Even having already been trusted enough that I get given the medicine I want (well, actually an analogue for the medicine I want because the medicine I want is straight up completely unavailable for purchase in a coastal city), it's strangely relieving to have documentable proof other than the stories about those times I turned blue and scared all the people around me. On my end of things, collapsing in the middle of the street was mostly just annoying. (A good measure of how poorly I'm doing medically is whether or not I'm annoyed by the people who keep asking dumb questions like if I know my name and today's date.)

Also, knowing how oxygen saturation levels affect performance, I imagine future trips to the mountains will be a whole hell of a lot more fun if we can fix whatever's wrong with me.

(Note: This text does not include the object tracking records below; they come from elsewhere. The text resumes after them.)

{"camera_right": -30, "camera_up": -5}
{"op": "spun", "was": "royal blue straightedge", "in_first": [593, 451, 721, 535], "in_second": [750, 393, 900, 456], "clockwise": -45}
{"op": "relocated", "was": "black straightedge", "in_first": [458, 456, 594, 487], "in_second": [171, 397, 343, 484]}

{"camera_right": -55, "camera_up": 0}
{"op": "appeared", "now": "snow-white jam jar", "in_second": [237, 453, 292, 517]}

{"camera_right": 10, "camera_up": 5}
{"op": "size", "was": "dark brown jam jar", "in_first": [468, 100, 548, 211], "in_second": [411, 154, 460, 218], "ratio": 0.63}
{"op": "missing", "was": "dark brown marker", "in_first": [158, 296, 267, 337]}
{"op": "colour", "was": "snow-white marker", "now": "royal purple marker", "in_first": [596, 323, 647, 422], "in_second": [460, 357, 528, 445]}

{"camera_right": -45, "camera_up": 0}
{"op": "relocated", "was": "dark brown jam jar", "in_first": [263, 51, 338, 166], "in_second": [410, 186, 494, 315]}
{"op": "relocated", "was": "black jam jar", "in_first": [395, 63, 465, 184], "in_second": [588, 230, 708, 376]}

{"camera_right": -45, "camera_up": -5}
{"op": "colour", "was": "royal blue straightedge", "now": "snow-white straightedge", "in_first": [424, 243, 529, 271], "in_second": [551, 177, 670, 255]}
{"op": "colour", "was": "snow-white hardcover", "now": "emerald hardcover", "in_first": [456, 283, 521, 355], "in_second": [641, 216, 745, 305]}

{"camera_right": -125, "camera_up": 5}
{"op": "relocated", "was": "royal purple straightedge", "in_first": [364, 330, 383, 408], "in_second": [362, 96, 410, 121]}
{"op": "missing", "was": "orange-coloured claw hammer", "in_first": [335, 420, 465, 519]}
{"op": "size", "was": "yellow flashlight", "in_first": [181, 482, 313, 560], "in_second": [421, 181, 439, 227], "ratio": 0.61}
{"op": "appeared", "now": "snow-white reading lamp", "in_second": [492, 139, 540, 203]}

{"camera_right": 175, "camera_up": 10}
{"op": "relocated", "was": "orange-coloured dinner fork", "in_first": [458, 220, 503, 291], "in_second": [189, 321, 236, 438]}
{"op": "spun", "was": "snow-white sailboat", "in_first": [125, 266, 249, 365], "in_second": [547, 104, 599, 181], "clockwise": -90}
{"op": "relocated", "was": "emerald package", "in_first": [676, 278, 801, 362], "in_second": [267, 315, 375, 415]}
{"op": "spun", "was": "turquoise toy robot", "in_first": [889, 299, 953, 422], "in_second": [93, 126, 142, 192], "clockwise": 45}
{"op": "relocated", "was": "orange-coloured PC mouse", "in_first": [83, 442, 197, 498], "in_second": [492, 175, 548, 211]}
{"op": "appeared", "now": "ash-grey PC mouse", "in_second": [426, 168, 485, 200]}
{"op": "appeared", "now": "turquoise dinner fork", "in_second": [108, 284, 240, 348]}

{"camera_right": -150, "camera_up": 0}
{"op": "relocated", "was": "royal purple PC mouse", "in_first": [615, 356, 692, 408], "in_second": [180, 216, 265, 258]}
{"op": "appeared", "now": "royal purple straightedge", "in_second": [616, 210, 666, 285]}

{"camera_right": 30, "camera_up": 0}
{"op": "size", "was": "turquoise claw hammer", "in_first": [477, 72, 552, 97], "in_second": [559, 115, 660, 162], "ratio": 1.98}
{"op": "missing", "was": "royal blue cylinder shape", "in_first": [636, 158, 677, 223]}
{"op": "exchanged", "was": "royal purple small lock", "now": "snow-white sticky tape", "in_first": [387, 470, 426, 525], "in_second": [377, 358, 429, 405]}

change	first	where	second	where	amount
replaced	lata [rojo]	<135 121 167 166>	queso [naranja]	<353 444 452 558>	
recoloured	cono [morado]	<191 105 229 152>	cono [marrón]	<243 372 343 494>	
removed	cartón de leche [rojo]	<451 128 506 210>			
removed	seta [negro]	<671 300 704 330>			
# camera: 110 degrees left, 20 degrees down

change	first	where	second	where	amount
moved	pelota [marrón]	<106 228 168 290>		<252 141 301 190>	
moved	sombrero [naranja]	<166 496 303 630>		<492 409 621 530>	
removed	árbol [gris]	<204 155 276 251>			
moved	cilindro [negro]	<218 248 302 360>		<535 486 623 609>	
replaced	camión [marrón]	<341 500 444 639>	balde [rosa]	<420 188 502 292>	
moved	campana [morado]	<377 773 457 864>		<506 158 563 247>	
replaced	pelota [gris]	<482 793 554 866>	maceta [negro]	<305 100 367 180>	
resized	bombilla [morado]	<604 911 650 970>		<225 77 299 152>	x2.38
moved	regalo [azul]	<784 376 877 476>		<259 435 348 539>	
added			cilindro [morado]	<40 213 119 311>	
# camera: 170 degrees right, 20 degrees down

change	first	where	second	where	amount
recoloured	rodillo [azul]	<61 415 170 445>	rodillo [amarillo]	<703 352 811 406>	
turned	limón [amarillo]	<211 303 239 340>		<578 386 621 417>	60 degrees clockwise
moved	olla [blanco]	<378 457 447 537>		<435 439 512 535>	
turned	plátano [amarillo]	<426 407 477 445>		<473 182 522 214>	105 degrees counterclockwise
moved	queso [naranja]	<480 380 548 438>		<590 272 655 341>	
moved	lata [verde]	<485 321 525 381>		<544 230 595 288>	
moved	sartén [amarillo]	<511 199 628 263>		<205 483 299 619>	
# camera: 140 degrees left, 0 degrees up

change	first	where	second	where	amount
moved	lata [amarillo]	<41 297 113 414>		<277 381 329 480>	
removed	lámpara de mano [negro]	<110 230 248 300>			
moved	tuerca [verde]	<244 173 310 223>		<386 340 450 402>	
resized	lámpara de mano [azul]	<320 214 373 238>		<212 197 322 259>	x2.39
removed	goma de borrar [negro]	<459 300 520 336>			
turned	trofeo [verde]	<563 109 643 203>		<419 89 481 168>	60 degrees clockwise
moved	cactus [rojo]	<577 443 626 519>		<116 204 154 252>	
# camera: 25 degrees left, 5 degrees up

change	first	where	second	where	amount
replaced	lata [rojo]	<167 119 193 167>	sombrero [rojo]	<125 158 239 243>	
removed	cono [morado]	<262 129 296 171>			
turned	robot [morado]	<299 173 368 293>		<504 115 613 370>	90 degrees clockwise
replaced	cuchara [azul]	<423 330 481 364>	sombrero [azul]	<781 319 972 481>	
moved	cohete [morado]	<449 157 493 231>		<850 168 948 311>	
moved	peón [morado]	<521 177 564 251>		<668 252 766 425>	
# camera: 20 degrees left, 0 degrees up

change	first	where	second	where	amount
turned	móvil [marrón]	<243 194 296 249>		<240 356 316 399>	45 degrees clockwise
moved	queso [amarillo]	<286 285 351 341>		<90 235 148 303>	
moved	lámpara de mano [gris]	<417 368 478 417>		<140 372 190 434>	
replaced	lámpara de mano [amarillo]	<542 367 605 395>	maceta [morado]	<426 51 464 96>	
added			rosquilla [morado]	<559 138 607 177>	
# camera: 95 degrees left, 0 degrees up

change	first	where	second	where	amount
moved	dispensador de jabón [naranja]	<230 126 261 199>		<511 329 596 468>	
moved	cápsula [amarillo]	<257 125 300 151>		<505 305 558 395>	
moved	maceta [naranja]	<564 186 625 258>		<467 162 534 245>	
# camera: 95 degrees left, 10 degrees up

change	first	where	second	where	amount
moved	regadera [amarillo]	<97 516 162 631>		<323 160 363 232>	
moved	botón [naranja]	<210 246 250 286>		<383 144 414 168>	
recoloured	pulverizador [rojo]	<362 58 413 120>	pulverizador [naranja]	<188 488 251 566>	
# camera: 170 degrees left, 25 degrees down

As for the day's ride, it was mostly the day's walk. To read my journal from 2012, I apparently rode the vast majority of the way up the other side of the mountain. Even went so far as to describe the grades as "relatively gentle". I'll grant you it was 80th day since departure and I'd been in the mountains for as many days I've been on the road this trip so it's not entirely impossible that I did in fact ride; it's also not entirely impossible that I pridefully neglected to write how much of it I walked.

Just as there are lots of things that you get to see on a bike that you don't see when using other forms of transportation, there are a lot of things you see on foot that you don't see when you are riding. So I went out of my way to photograph the wildflowers and the rusty orange moss. I snacked on road oranges (oranges that someone had dropped and which hadn't yet been run over by cars), had spoonfulls of sesame butter, and slowly sucked on dried blueberries one at a time. I filled my water bottles up at a waterfall that, despite not having a dipper or funnel or cup, had the feetpath of a place where other people had parked and gotten water.

It was lovely.

Even the sheer fucking terror of the going downhill part when I realized that my brakes were fully engaged as far as they went and I was still at 20kph wasn't too horrible. I put my foot down and skidded myself to a halt, bruising the second toe rather bad, and after a bit of calming down (and allowing the brakes to cool down), successfully did my first ever disc brake adjustment.

It got dark well before I finished descending, would have gotten dark well before the end even if there hadn't been that 1 or 2 kilometer bit, in the middle of the descent, that went back up again. However, since I've got a dynamo headlight, even though riding in the dark is something I would prefer not to do, it's not actually all that bad. And, to be completely honest, separate from the few cars and trucks and busses going completely away with the darkness, I think I prefer not being able to see how much it would hurt if I somehow missed the road and fell off the side.